Brisk has built-in AI prompts to automate key tasks like creating lesson plans, quiz questions, and presentations. It also offers teachers tools for differentiation, like translating text and adjusting the reading level of digital texts. Other prompts give teachers a head start on offering feedback on student writing.
Screencastify is a Chrome browser extension that allows you to record, edit, and assign screencasts. While recording, use the tools to write, draw, erase, keep time, restart, or spotlight a section on the screen. There's also an option to play the audio in a tab that you're recording.
Students and teachers can start creating a full project: fiction or nonfiction books, how-to manuals with video and audio instructions, photo books, comic strips, and more. Students could also use Book Creator as a portfolio tool, assembling examples of work throughout a unit or semester.
Diffit quickly puts together resources on just about any topic you can think of. You can input a prompt for a specific topic, upload a link to a website or video, or drop in your own text, and the AI backend will create a series of resources you can use in your classroom. These resources are in printable and digital formats.
Mote is a Chrome browser extension that allows users to attach voice-recorded comments and feedback to a variety of Google-based products. Once installed on Chrome, teachers and students can use Mote to insert recordings in Google Docs, Sheets, Forms, Slides, and Classroom and in Gmail messages.
Padlet is a website and app that allows students to curate information onto virtual boards called Padlets. There are both free and paid versions. Teachers can share boards via links or QR codes, or students can create their own, but either way, blank pages quickly fill up with videos, text, links, documents, GIFs, images -- basically anything -- for other users to see.
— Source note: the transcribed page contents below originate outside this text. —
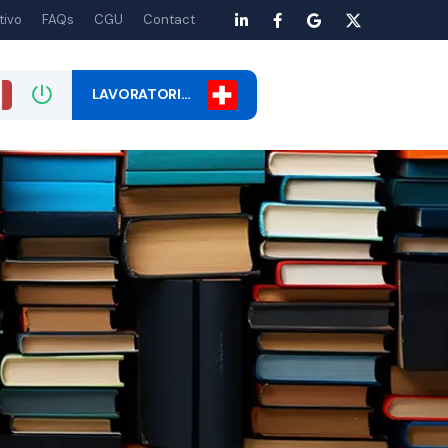
tivo
FAQs
CGU
Contact
LAVORATORI…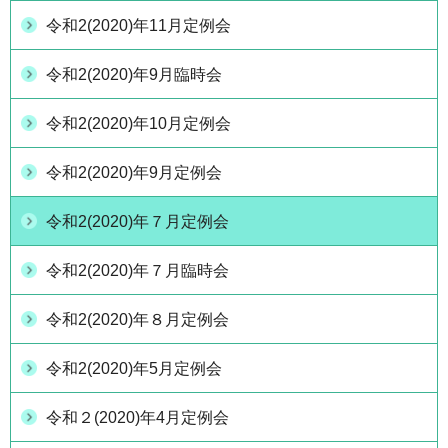
令和2(2020)年11月定例会
令和2(2020)年9月臨時会
令和2(2020)年10月定例会
令和2(2020)年9月定例会
令和2(2020)年７月定例会
令和2(2020)年７月臨時会
令和2(2020)年８月定例会
令和2(2020)年5月定例会
令和２(2020)年4月定例会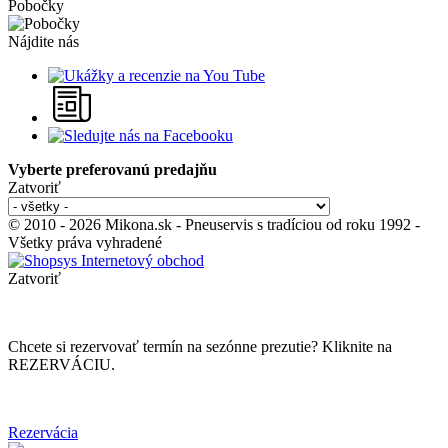
Pobočky
Nájdite nás
Vyberte preferovanú predajňu
Zatvoriť
© 2010 - 2026 Mikona.sk - Pneuservis s tradíciou od roku 1992 -
Všetky práva vyhradené
Zatvoriť
Chcete si rezervovať termín na sezónne prezutie? Kliknite na
REZERVÁCIU.
Rezervácia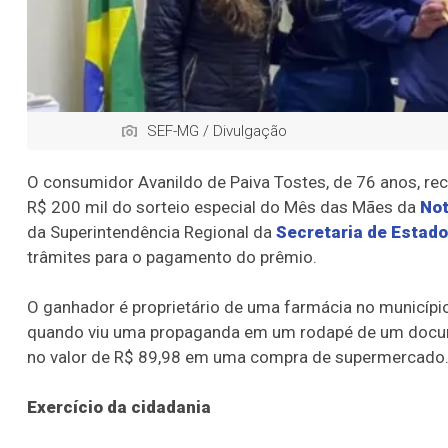
SEF-MG / Divulgação
O consumidor Avanildo de Paiva Tostes, de 76 anos, rec
R$ 200 mil do sorteio especial do Mês das Mães da
Not
da Superintendência Regional da
Secretaria de Estad
trâmites para o pagamento do prêmio.
O ganhador é proprietário de uma farmácia no municípi
quando viu uma propaganda em um rodapé de um document
no valor de R$ 89,98 em uma compra de supermercado. O
Exercício da cidadania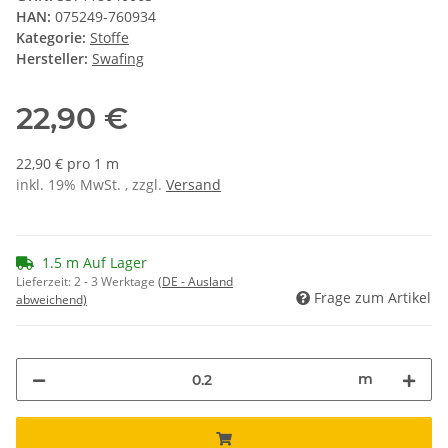
HAN:
075249-760934
Kategorie:
Stoffe
Hersteller:
Swafing
22,90 €
22,90 € pro 1 m
inkl. 19% MwSt. , zzgl.
Versand
1.5 m Auf Lager
Lieferzeit:
2 - 3 Werktage
(DE - Ausland
Frage zum Artikel
abweichend)
m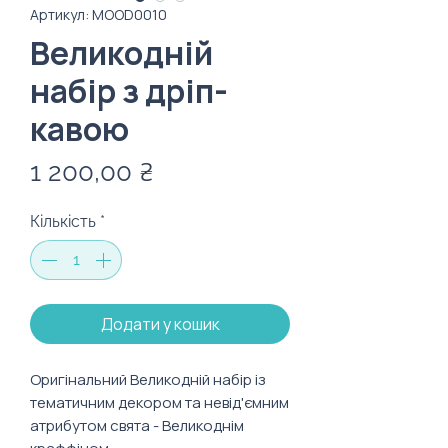
Артикул: MOOD0010
Великодній
набір з дріп-
кавою
Ціна
1 200,00 ₴
Кількість
*
Додати у кошик
Оригінальний Великодній набір із
тематичним декором та невід'ємним
атрибутом свята - Великоднім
Edpuzzle is a tool for editing online videos and adding interactive content to target specific learning objectives. Teachers can upload their own videos, add URLs, or search the built-in content library (including YouTube videos and filters for Khan Academy, TED, National Geographic, etc.). Videos can be customized with voice-over comments, embedded assessment questions, links, and more.
Pear Assessments (Edulastic) is a technology-enhanced assessment solution for teachers and school/district administrators. It is easy enough for classroom formative assessments, but can mirror state tests. It gives instant classroom data that shows who’s on track and who needs help so that they can take action and see growth.
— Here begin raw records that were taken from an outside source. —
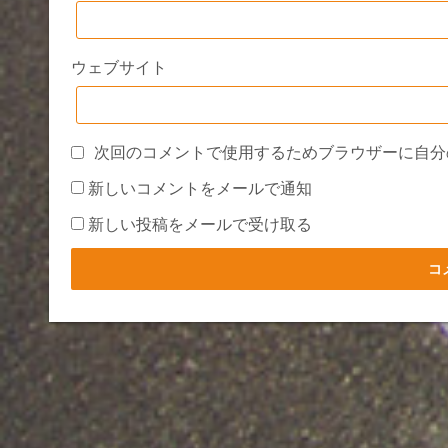
ウェブサイト
次回のコメントで使用するためブラウザーに自分
新しいコメントをメールで通知
新しい投稿をメールで受け取る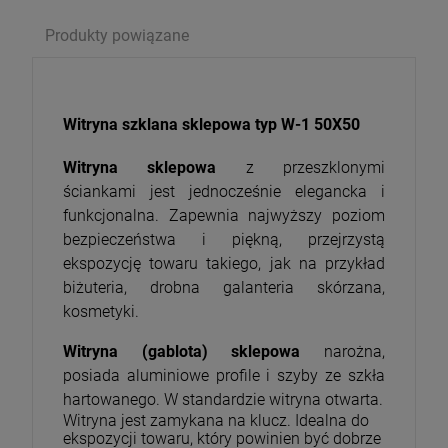
Cena nie zawiera ewentualnych kosztów płatności
Produkty powiązane
Witryna szklana sklepowa typ W-1 50X50
Witryna sklepowa
z przeszklonymi
ściankami jest jednocześnie elegancka i
funkcjonalna. Zapewnia najwyższy poziom
bezpieczeństwa i piękną, przejrzystą
ekspozycję towaru takiego, jak na przykład
biżuteria, drobna galanteria skórzana,
kosmetyki.
Witryna (gablota) sklepowa
narożna,
posiada aluminiowe profile i szyby ze szkła
hartowanego. W standardzie witryna otwarta.
Witryna jest zamykana na klucz. Idealna do
ekspozycji towaru, który powinien być dobrze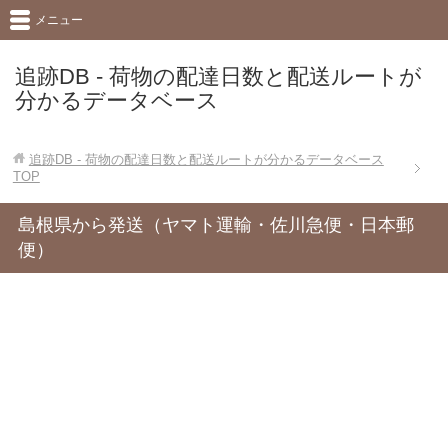
メニュー
追跡DB - 荷物の配達日数と配送ルートが
分かるデータベース
追跡DB - 荷物の配達日数と配送ルートが分かるデータベース
TOP
島根県から発送（ヤマト運輸・佐川急便・日本郵
便）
With Kami, teachers can share files with students, and students can annotate the files including Highlight, Add Text, Draw On, Add Shapes, and more. Users can upload PDF documents, images, Google Docs or Slides, scanned textbooks, and more from their computer or from Google Drive -- or create blank documents or assignments via Google Classroom (with the paid plan).
Khan Academy, a free website aimed at promoting self-paced instruction, houses thousands of academic videos that are baked into guided, adaptive instruction. The site offers courses on a variety of topics in math, science, economics, history, the arts, language arts, computing, and test prep.
Wakelet allows you to save, organize, and share content from across the web. Save articles, videos, images, Tweets and more, organize them into stunning collections, and revisit them anywhere, anytime. Individual collections can also be shared via Google Classroom, allowing teachers to curate a list of websites students can use for projects or individual learning opportunities.
With Pixlr for Education, students and educators have access to Pixlr free from advertisements, thus are able to benefit from our ready-to-use templates, overlays, icons, decorative text and extensive editing tools.
Each user will start off with 50 AI credits, which unfortunately aren't renewable.